For the normal model context of Example 9 with \(d \ge 4\) and concave \(\beta \), an estimator \((\hat{\theta }, \hat{L})\) is minimax for estimating \((\theta , L)\) whenever \(\hat{\theta }(X)\) dominates \(\hat{\theta }_0(X)=X\) under first-stage loss \(\beta \big (\frac{\Vert \hat{\theta } - \theta \Vert ^2}{\sigma ^2}\big )\);

(c):

For the Poisson model context of Example 11 with \(d \ge 2\), an estimator \((\hat{\theta }, \hat{L})\) is minimax for estimating \((\theta , L)\) whenever \(\hat{\theta }(X)\) dominates \(\hat{\theta }_0(X)=X\) under first-stage loss \( \sum _{i=1}^d \frac{(\hat{\theta }_i - \theta _i)^2}{\theta _i}\).

6 Concluding remarks

This paper brings into play original contributions and analyses for loss estimation that culminate with minimax findings for: (i) estimating a first-stage loss \(L=L(\theta , \hat{\gamma })\), and for (ii) estimating jointly \((\gamma (\theta ), L)\) under a Rukhin-type loss. Various models and choices of the first and second-stage losses were analysed. Our work also clarifies the structure of various Bayesian solutions, properties of which become critical for the minimax analyses.
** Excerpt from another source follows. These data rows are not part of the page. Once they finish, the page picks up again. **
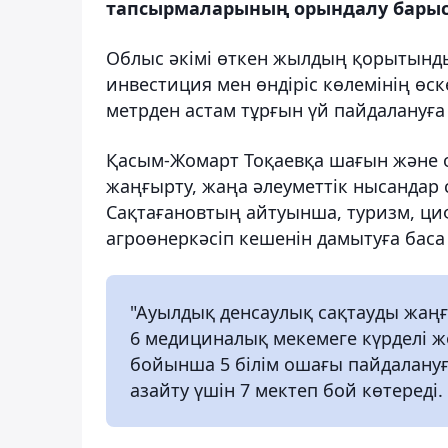
тапсырмаларының орындалу барыс
Облыс әкімі өткен жылдың қорытынды
инвестиция мен өндіріс көлемінің өс
метрден астам тұрғын үй пайдалануға б
Қасым-Жомарт Тоқаевқа шағын және 
жаңғырту, жаңа әлеуметтік нысандар 
Сақтағановтың айтуынша, туризм, ци
агроөнеркәсіп кешенін дамытуға баса
"Ауылдық денсаулық сақтауды жаңғ
6 медициналық мекемеге күрделі жө
бойынша 5 білім ошағы пайдалану
азайту үшін 7 мектеп бой көтереді.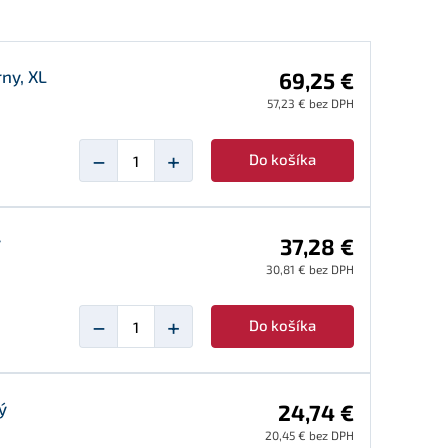
ny, XL
69,25 €
57,23 € bez DPH
−
+
Do košíka
y
37,28 €
30,81 € bez DPH
−
+
Do košíka
ý
24,74 €
20,45 € bez DPH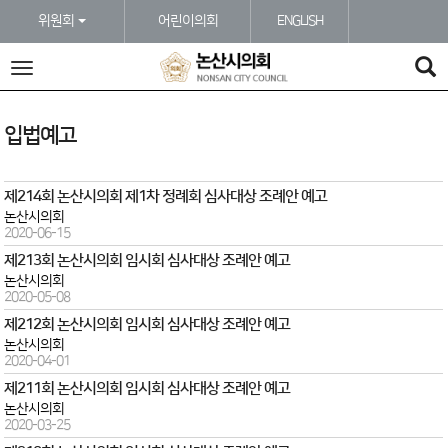
본문바로가기
위원회
어린이의회
ENGLISH
전
체
메
뉴
입법예고
제214회 논산시의회 제1차 정례회 심사대상 조례안 예고
논산시의회
2020-06-15
제213회 논산시의회 임시회 심사대상 조례안 예고
논산시의회
2020-05-08
제212회 논산시의회 임시회 심사대상 조례안 예고
논산시의회
2020-04-01
제211회 논산시의회 임시회 심사대상 조례안 예고
논산시의회
2020-03-25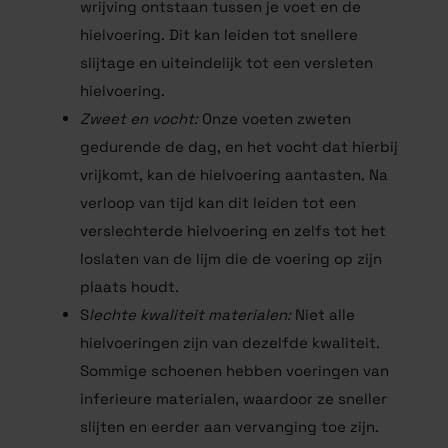
wrijving ontstaan tussen je voet en de
hielvoering. Dit kan leiden tot snellere
slijtage en uiteindelijk tot een versleten
hielvoering.
Zweet en vocht:
Onze voeten zweten
gedurende de dag, en het vocht dat hierbij
vrijkomt, kan de hielvoering aantasten. Na
verloop van tijd kan dit leiden tot een
verslechterde hielvoering en zelfs tot het
loslaten van de lijm die de voering op zijn
plaats houdt.
S
lechte kwaliteit materialen:
Niet alle
hielvoeringen zijn van dezelfde kwaliteit.
Sommige schoenen hebben voeringen van
inferieure materialen, waardoor ze sneller
slijten en eerder aan vervanging toe zijn.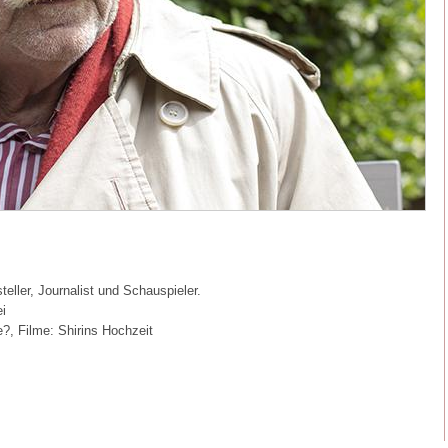
teller, Journalist und Schauspieler.
i
?, Filme: Shirins Hochzeit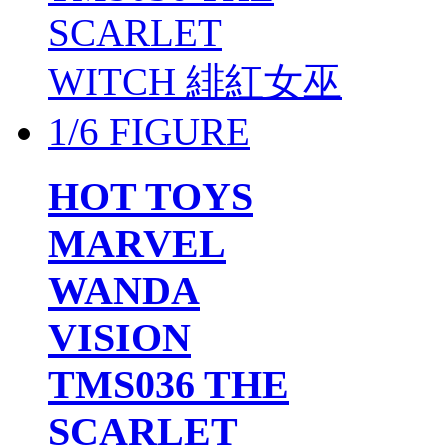
HOT TOYS
MARVEL
WANDA
VISION
TMS036 THE
SCARLET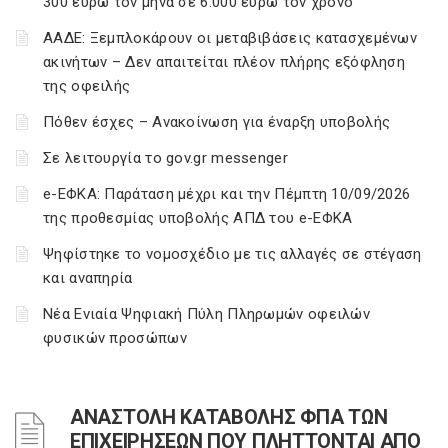
300 ευρώ τον μήνα σε 6.000 ευρώ τον χρόνο
ΑΑΔΕ: Ξεμπλοκάρουν οι μεταβιβάσεις κατασχεμένων
ακινήτων – Δεν απαιτείται πλέον πλήρης εξόφληση
της οφειλής
Πόθεν έσχες – Ανακοίνωση για έναρξη υποβολής
Σε λειτουργία το gov.gr messenger
e-ΕΦΚΑ: Παράταση μέχρι και την Πέμπτη 10/09/2026
της προθεσμίας υποβολής ΑΠΔ του e-ΕΦΚΑ
Ψηφίστηκε το νομοσχέδιο με τις αλλαγές σε στέγαση
και αναπηρία
Νέα Ενιαία Ψηφιακή Πύλη Πληρωμών οφειλών
φυσικών προσώπων
ΑΝΑΣΤΟΛΗ ΚΑΤΑΒΟΛΗΣ ΦΠΑ ΤΩΝ
ΕΠΙΧΕΙΡΗΣΕΩΝ ΠΟΥ ΠΛΗΤΤΟΝΤΑΙ ΑΠΟ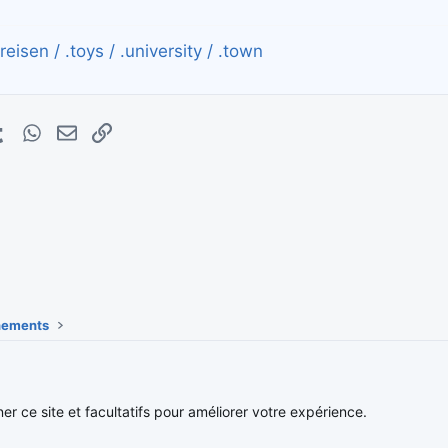
eisen / .toys / .university / .town
erest
Tumblr
WhatsApp
E-mail
Lien
énements
Nous contacter
Conditions et 
ner ce site et facultatifs pour améliorer votre expérience.
®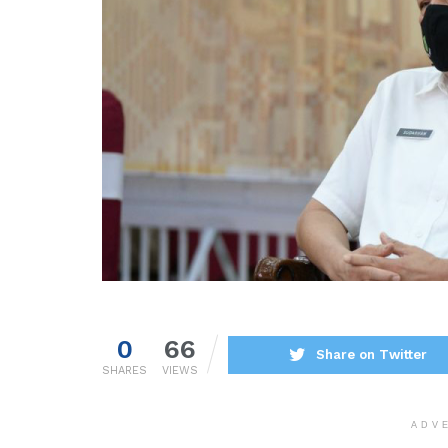
0
66
Share on Twitter
SHARES
VIEWS
ADV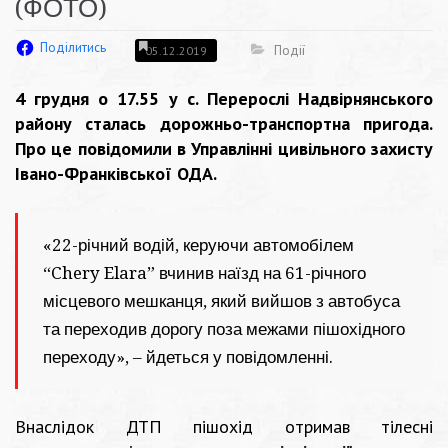
(ФОТО)
Поділитись
Події
05.12.2019
4 грудня о 17.55 у с. Перерослі Надвірнянського
району сталась дорожньо-транспортна пригода.
Про це повідомили в Управлінні цивільного захисту
Івано-Франківської ОДА.
«22-річний водій, керуючи автомобілем
“Chery Elara” вчинив наїзд на 61-річного
місцевого мешканця, який вийшов з автобуса
та переходив дорогу поза межами пішохідного
переходу», – йдеться у повідомленні.
Внаслідок ДТП пішохід отримав тілесні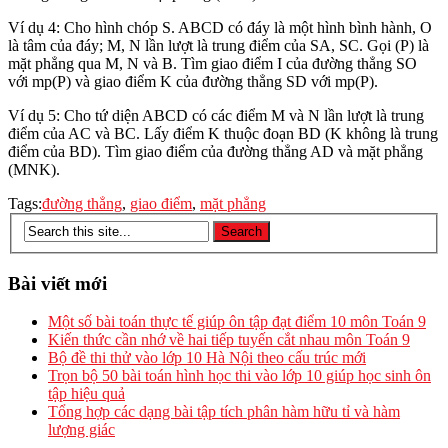
Ví dụ 4: Cho hình chóp S. ABCD có đáy là một hình bình hành, O
là tâm của đáy; M, N lần lượt là trung điểm của SA, SC. Gọi (P) là
mặt phẳng qua M, N và B. Tìm giao điểm I của đường thẳng SO
với mp(P) và giao điểm K của đường thẳng SD với mp(P).
Ví dụ 5: Cho tứ diện ABCD có các điểm M và N lần lượt là trung
điểm của AC và BC. Lấy điểm K thuộc đoạn BD (K không là trung
điểm của BD). Tìm giao điểm của đường thẳng AD và mặt phẳng
(MNK).
Tags:
đường thẳng
,
giao điểm
,
mặt phẳng
Bài viết mới
Một số bài toán thực tế giúp ôn tập đạt điểm 10 môn Toán 9
Kiến thức cần nhớ về hai tiếp tuyến cắt nhau môn Toán 9
Bộ đề thi thử vào lớp 10 Hà Nội theo cấu trúc mới
Trọn bộ 50 bài toán hình học thi vào lớp 10 giúp học sinh ôn
tập hiệu quả
Tổng hợp các dạng bài tập tích phân hàm hữu tỉ và hàm
lượng giác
All in all, the optimality properties obtained here serve as a guide on how one can sensibly report on an incurred loss in both situations (i) and (ii). Notwithstanding existing results, related questions of admissibility questions remain unanswered, namely in the context of Example 1 for different second-stage losses where it would be interesting to revisit the effect of the dimension d in the \(d-\)variate normal case.